It’s well known that women whose families have a history of breast and ovarian cancer are at higher risk of developing those diseases, but what’s not so clear is what can be done to improve care for these patients. Researchers from the Mayo Clinic Cancer Center took a deep look at the latest studies to help determine the best way to assess the risk for breast and ovarian cancer, the effectiveness of surgery to reduce risk and alternative approaches to prevent cancer.
“Many of the studies we discuss were published recently, so we are taking advantage of the increased knowledge of the types of cancers that these women develop and the ages at which they occur, to suggest how we can change our thinking around their management,” Dr. Lynn Hartmann, oncologist at Mayo Clinic and lead author of the article, said in a statement. “It is part of medicine today to try to individualize recommendations whenever possible.”
Women can reduce their susceptibility to these cancers by undergoing a mastectomy or having their Fallopian tubes removed, but those procedures carry certain risks of their own. A bilateral prophylactic mastectomy, for example, can potentially lead to bleeding or infection and, according to the National Cancer Institute, it can dramatically affect a woman’s psychological well-being due to the changes in body image and the loss of normal breast function.

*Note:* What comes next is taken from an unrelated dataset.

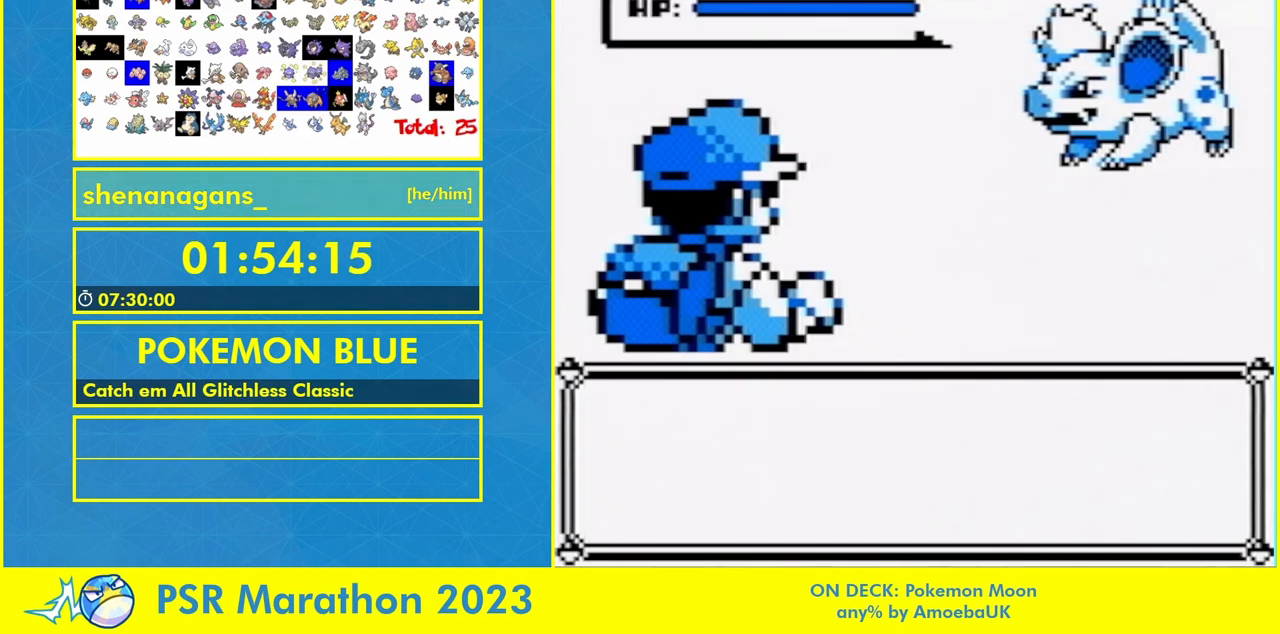
{"buttons": ["DPAD_RIGHT"], "events": [[500, "DPAD_RIGHT", "down"]]}
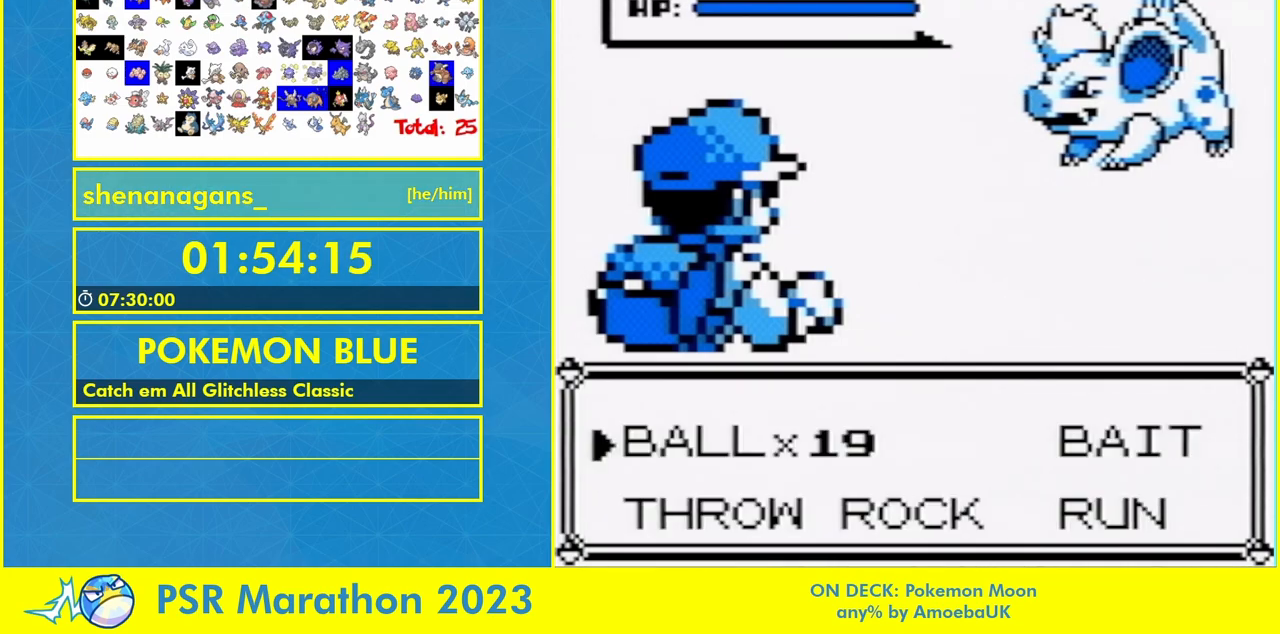
{"buttons": [], "events": [[100, "DPAD_RIGHT", "up"]]}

Historically, most of the research is focused on whether those procedures can prevent cancer and to what extent, but now there is an emerging shift toward better understanding the psychological consequences of the procedures. New studies suggest that most women are pleased with the choices they made, but more research is still needed to determine how clinicians can help them deliberate their options in the most effective way.
Women who have BRCA1 and BRCA2 mutations are usually grouped into a “BRCA1/2” category, but the researchers cautioned that the likelihood of developing certain cancers can be significantly varied across those groups.
Women with BRCA1 mutations have a 67 percent average risk of breast cancer and 45 percent risk of ovarian cancer by the time they turn 80 years old, whereas women with BRCA2 mutations have a comparable risk of breast cancer (66 percent) but only a 12 percent likelihood of developing ovarian cancer.
According to the researchers, breast cancer patients with BRCA1 mutations are frequently considered to have high-grade and estrogen-receptor-negative tumors, whereas women with BRCA2 mutations are for the most part estrogen-receptor-positive. Since certain medications that reduce risk are only available for women with estrogen-receptor-positive disease, grouping the two mutation types into a single category may limit the preventative options available to BRCA2 women.
When it comes to ovarian cancer, it usually develops sooner and with greater frequency among women with the BRCA1 mutation. The current guidelines recommend that women with BRCA1 and BRCA2 mutations who are finished having children should have their ovaries and Fallopian tubes removed between 35 and 40 years of age, but women with BRCA2 mutations might be able to delay that until they are 45 years of age since they only have a 1 percent risk of ovarian cancer by 50.
The researchers — who published their article today in the New England Journal of Medicine — are calling for more studies that investigate how women decide on the best treatment as well as studies that evaluate the short- and long-term psycho-social and clinical impact that surgery, taking risk-reducing medication, and surveillance can have on women.